Otis Reservoir is a 1085 acre reservoir located primarily in Otis, Massachusetts, United States. Small portions are also in Tolland, MA, and Blandford, MA. The lake is popular for boating, swimming, fishing, water skiing, snowmobiling, camping, and water-related recreation. Fish include bass, white perch, yellow perch, tiger muskies, catfish, and bluegills. The reservoir is stocked with trout by the Massachusetts Division of Fisheries & Wildlife.

The current lake was formed from the flooding of three ponds, Rand, Little and Messenger Ponds in 1865, by a dam across the Fall River, a tributary of the Farmington River created by the Farmington River Power Company. It was used for water storage, ensuring a steady supply of water power for mills along the Farmington River. In the early part of the twentieth century, the rise of the automobile led to the development of many seasonal cottages along the lake shore. Building took place along most of the lake shore and on many inland lots. These cottages were fairly inexpensive, being purchased by middle-class people: bankers, barbers, tradesmen, construction contractors, and others.

A trend that accelerated in the 1980s was for wealthy people to purchase cottages and upgrade or replace them with expensive second homes. This trend continues. Many people from Connecticut and New York use these as weekend or vacation homes. In addition, many have converted their cottages into year-round residences.

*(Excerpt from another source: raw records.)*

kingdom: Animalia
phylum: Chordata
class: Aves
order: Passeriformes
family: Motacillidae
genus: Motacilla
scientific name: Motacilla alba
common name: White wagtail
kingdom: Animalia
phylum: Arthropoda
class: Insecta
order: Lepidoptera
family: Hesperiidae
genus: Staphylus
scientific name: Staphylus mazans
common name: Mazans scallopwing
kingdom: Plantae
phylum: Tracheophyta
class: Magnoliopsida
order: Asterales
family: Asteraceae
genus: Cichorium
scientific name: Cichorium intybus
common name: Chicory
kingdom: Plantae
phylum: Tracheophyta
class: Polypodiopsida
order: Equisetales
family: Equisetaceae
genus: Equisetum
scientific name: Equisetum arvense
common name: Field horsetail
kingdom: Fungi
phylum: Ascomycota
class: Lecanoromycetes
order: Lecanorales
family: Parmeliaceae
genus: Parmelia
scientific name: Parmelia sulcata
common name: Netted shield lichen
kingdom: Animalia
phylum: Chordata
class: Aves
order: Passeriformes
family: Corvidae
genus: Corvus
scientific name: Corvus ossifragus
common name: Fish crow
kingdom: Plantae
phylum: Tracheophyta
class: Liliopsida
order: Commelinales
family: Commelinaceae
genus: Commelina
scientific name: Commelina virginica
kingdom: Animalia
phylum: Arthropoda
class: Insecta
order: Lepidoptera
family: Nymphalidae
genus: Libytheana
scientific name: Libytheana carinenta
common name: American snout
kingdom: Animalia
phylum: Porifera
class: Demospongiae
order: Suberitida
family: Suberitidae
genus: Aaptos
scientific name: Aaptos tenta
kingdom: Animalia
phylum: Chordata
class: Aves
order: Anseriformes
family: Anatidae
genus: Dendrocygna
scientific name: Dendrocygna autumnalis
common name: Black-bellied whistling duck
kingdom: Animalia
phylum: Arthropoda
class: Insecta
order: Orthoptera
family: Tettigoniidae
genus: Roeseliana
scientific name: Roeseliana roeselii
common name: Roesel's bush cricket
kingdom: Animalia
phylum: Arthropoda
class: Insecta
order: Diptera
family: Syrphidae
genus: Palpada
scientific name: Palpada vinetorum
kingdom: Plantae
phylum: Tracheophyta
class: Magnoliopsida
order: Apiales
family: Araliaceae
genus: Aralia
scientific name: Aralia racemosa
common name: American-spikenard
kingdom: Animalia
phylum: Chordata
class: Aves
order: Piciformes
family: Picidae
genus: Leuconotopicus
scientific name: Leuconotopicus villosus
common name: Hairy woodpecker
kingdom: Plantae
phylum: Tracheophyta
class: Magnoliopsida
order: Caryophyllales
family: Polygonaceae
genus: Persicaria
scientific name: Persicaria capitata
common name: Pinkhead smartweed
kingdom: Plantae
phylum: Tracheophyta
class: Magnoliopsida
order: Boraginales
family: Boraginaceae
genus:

Tolland State Forest, a popular camping, boat launch, and swimming area occupies about a quarter of the shoreline. A private campground, Camp Overflow, is also located on the reservoir. A small marina, D&J Marina, also run a boat launch facility on the north side of the lake.

The water level is seasonal, being lowered by about 10 ft over the winter. The reservoir fills in the spring from snow melt and underground springs. The lake is usually at full level by late spring, but in the occasional years of low snow melt and low rainfall, it may remain up to several feet below its typical level. Water is let out of the lake in the fall so that ice will not damage docks and other structures around the lake. This also leads to excellent water quality, as a significant portion of the water is replaced every year.